China's commitment to increase purchases is the only specific content of the chapter on expanding trade in the agreement. At the beginning of that chapter, the two sides put forward the purpose of expanding trade. That is, they believe that the Chinese and American economies are highly complementary and their willingness to carry out constructive cooperation is fundamental. If it is too easy to act unilaterally, this premise will be removed, and the increase of purchases will lose its significance.

The "Section 301" investigation has been found to violate World Trade Organization (WTO) rules, and unilateral tariffs have also been determined to be illegal by the WTO expert group.
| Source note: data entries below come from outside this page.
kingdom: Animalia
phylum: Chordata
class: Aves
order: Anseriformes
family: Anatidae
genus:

It is natural that the U.S. wants to negotiate with its allies, but that does not apply to the first phase agreement between Beijing and Washington. That's because it is a bilateral agreement and does not involve a third party. 

There are also cooperation and consultation mechanisms between China and the EU that do not need the involvement of the United States. The WTO passed the eighth review of China's trade policy more than three months ago, and the next review will come in about two years. 

Therefore, it is wise to return to bilateral consultations. In the spirit of expanding cooperation, China and the U.S. should properly solve problems and jointly promote the implementation of the phase one agreement and the bilateral trade and economic cooperation.